The administration hesitates to put a time limit on how long anyone can stay in a public job, but Mr Reed argues that welfare reform would be failing if it turned into a ``giant public-works programme''. So if the time limit is to be a serious one and yet a lid is to be kept on public jobs, then the system will have to become much better at moving welfare mothers into the private sector.

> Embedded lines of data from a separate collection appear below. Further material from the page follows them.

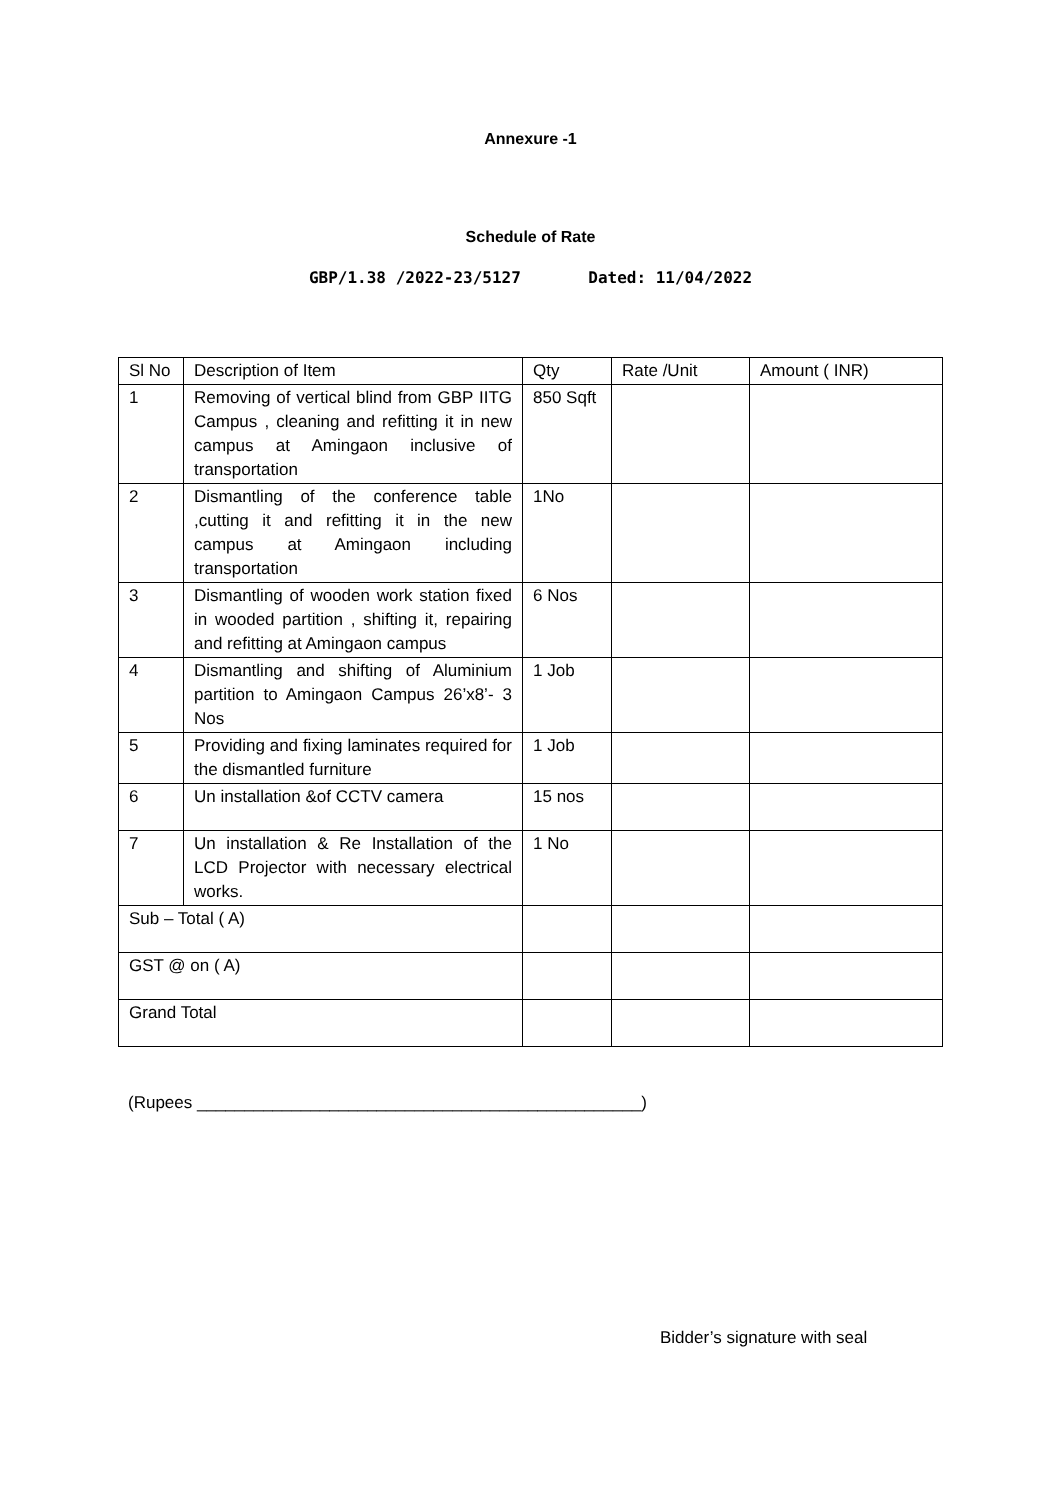Annexure -1
Schedule of Rate
GBP/1.38 /2022-23/5127 Dated: 11/04/2022
| Sl No | Description of Item | Qty | Rate /Unit | Amount ( INR) |
| --- | --- | --- | --- | --- |
| 1 | Removing of vertical blind from GBP IITG Campus , cleaning and refitting it in new campus at Amingaon inclusive of transportation | 850 Sqft | | |
| 2 | Dismantling of the conference table ,cutting it and refitting it in the new campus at Amingaon including transportation | 1No | | |
| 3 | Dismantling of wooden work station fixed in wooded partition , shifting it, repairing and refitting at Amingaon campus | 6 Nos | | |
| 4 | Dismantling and shifting of Aluminium partition to Amingaon Campus 26’x8’- 3 Nos | 1 Job | | |
| 5 | Providing and fixing laminates required for the dismantled furniture | 1 Job | | |
| 6 | Un installation &of CCTV camera | 15 nos | | |
| 7 | Un installation & Re Installation of the LCD Projector with necessary electrical works. | 1 No | | |
| Sub – Total ( A) | | | | |
| GST @ on ( A) | | | | |
| Grand Total | | | | |
(Rupees _______________________________________________)
Bidder’s signature with seal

That means turning a system that revolves around cheque-writing into one that revolves around job training and placement. Today's welfare administrators are often not much sparkier than their clients. They excel at handing out reams of forms to determine whether people are eligible for AFDC, but not at helping them find work. ``When we talk about changing the culture of welfare,'' says congressman Dave McCurdy, chief sponsor of the moderate Democratic welfare bill, ``we're not talking about welfare recipients; we're talking about welfare bureaucrats.''

Good ideas for how to do this abound, but are largely unproven. Indeed, the truth is that everything about time-limited welfare is unproven. In that sense, Mr Clinton's plan constitutes an enormous risk. If too many people reach the two-year cliff and fall off, the public-jobs programme will be overwhelmed. Some people will refuse to work at all. What will happen to them? And to their children?

Such are the questions thrown up when policy theorists begin to think of themselves as revolutionaries. Typically, the answers are anti-climactic. The revolution stalls; nothing much changes. Yet that, too, would imply a huge risk, because America's welfare system does have to change - not for the sake of voters or politicians, but for the sake of the poor. If Mr Clinton fails, the next band of zealots to storm the barricades of policy on poverty may have the poor's interests less clearly in mind.